PROBLEM: Rewrite the listing starting at the line containing "pose: elev=151.3 azim=235.8" and ending at the line containing "Dot at: (222, 191)", changing "roll" to "tilt" and leaving everything else the same.

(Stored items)
***

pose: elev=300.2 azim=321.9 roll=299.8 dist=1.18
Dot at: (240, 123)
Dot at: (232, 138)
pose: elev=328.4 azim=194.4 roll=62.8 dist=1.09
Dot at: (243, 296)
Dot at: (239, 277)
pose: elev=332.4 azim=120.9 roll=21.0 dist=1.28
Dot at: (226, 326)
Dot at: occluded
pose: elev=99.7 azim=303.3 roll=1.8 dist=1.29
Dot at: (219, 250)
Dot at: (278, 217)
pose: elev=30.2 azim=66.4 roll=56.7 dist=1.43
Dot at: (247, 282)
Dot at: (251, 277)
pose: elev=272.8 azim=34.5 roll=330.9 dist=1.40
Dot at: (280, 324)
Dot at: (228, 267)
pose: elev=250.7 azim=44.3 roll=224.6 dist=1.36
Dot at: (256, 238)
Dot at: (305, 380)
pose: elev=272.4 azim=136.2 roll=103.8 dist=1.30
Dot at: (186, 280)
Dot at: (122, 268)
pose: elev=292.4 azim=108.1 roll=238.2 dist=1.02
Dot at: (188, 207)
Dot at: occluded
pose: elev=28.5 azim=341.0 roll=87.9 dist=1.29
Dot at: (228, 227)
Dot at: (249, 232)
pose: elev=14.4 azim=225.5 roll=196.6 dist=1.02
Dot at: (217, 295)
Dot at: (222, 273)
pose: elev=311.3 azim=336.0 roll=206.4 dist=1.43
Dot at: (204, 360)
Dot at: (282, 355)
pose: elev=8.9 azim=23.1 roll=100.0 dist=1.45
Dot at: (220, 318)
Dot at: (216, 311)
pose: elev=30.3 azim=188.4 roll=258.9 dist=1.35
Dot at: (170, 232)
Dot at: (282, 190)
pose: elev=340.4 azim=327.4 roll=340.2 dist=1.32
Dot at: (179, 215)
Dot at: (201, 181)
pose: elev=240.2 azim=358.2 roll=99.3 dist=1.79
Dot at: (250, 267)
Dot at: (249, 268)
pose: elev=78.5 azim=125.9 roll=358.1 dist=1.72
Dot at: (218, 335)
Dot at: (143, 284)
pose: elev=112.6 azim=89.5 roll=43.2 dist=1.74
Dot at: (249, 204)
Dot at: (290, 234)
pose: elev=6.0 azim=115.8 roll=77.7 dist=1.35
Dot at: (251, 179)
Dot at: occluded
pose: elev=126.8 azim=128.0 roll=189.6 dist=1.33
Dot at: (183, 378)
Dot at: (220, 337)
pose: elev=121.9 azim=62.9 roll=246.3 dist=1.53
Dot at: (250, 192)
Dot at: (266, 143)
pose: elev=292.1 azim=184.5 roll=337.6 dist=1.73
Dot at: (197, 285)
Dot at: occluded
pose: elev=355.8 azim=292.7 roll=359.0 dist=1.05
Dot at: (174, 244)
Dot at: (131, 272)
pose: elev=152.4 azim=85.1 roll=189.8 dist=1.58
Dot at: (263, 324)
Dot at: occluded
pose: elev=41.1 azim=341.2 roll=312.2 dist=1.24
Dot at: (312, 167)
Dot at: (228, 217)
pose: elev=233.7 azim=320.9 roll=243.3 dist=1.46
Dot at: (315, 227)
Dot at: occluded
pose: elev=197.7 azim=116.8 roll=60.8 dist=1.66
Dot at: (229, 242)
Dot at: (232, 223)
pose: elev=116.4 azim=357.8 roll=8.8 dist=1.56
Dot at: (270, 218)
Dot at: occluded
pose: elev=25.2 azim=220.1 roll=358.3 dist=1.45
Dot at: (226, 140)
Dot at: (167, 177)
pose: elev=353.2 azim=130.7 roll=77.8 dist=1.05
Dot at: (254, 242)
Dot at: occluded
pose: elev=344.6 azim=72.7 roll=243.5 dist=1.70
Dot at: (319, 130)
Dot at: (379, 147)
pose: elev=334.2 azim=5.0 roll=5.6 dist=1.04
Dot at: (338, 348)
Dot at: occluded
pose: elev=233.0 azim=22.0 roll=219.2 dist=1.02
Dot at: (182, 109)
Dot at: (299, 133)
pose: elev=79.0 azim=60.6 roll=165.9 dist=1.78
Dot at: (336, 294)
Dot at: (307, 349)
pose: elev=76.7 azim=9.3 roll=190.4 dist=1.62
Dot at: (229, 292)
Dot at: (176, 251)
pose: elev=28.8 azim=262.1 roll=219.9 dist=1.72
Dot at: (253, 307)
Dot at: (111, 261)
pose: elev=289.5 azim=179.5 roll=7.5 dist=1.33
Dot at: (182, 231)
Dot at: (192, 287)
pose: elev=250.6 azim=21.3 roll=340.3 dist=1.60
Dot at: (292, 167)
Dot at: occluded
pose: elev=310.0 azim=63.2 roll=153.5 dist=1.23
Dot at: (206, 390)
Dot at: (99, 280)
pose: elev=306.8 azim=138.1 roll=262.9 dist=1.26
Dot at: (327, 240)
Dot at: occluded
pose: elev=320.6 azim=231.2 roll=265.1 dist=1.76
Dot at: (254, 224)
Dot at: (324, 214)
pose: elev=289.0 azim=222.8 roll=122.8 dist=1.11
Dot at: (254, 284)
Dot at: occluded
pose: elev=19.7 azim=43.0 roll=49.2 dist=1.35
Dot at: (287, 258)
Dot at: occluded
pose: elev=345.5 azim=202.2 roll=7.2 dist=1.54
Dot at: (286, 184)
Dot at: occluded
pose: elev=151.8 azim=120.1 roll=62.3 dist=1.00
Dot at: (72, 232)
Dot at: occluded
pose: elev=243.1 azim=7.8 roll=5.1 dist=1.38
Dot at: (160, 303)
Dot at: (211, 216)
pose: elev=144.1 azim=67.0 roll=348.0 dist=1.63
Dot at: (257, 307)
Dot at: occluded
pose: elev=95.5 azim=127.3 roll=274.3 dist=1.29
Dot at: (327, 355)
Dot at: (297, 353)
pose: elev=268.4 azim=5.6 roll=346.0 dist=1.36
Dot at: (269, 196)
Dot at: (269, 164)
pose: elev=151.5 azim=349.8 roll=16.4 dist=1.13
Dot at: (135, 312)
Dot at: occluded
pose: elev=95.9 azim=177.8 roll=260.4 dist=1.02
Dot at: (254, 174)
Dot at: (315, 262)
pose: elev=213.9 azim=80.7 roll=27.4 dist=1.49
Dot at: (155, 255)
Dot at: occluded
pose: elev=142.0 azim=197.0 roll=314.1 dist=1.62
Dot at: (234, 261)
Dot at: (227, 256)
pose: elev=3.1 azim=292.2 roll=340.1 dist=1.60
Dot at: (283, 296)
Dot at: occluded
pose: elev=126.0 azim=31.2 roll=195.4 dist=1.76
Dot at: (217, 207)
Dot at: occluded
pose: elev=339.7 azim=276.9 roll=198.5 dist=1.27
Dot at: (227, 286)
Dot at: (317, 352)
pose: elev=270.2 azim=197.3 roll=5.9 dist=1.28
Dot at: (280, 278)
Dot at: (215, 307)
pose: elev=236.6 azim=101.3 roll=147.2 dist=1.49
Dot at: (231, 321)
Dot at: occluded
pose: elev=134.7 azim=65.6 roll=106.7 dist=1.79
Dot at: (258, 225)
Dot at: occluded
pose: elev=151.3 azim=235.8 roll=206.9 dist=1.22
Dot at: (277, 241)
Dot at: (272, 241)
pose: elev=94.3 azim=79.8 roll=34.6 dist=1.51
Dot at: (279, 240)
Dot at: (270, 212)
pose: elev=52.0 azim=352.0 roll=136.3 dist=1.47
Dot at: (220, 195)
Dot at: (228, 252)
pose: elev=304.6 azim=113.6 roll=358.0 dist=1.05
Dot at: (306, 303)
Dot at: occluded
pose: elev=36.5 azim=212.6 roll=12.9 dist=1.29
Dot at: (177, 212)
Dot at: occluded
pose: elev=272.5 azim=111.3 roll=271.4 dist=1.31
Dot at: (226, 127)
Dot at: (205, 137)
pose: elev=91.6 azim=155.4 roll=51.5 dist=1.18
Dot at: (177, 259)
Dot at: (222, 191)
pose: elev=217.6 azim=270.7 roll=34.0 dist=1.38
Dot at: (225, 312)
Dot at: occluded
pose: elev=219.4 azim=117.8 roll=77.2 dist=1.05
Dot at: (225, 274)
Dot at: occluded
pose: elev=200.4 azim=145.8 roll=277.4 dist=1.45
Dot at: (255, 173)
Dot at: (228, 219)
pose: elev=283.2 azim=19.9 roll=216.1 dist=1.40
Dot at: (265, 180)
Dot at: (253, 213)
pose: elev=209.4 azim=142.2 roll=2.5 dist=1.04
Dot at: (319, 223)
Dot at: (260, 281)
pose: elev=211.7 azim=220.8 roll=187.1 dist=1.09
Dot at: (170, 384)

***

OUTPUT:
pose: elev=151.3 azim=235.8 tilt=206.9 dist=1.22
Dot at: (277, 241)
Dot at: (272, 241)
pose: elev=94.3 azim=79.8 tilt=34.6 dist=1.51
Dot at: (279, 240)
Dot at: (270, 212)
pose: elev=52.0 azim=352.0 tilt=136.3 dist=1.47
Dot at: (220, 195)
Dot at: (228, 252)
pose: elev=304.6 azim=113.6 tilt=358.0 dist=1.05
Dot at: (306, 303)
Dot at: occluded
pose: elev=36.5 azim=212.6 tilt=12.9 dist=1.29
Dot at: (177, 212)
Dot at: occluded
pose: elev=272.5 azim=111.3 tilt=271.4 dist=1.31
Dot at: (226, 127)
Dot at: (205, 137)
pose: elev=91.6 azim=155.4 tilt=51.5 dist=1.18
Dot at: (177, 259)
Dot at: (222, 191)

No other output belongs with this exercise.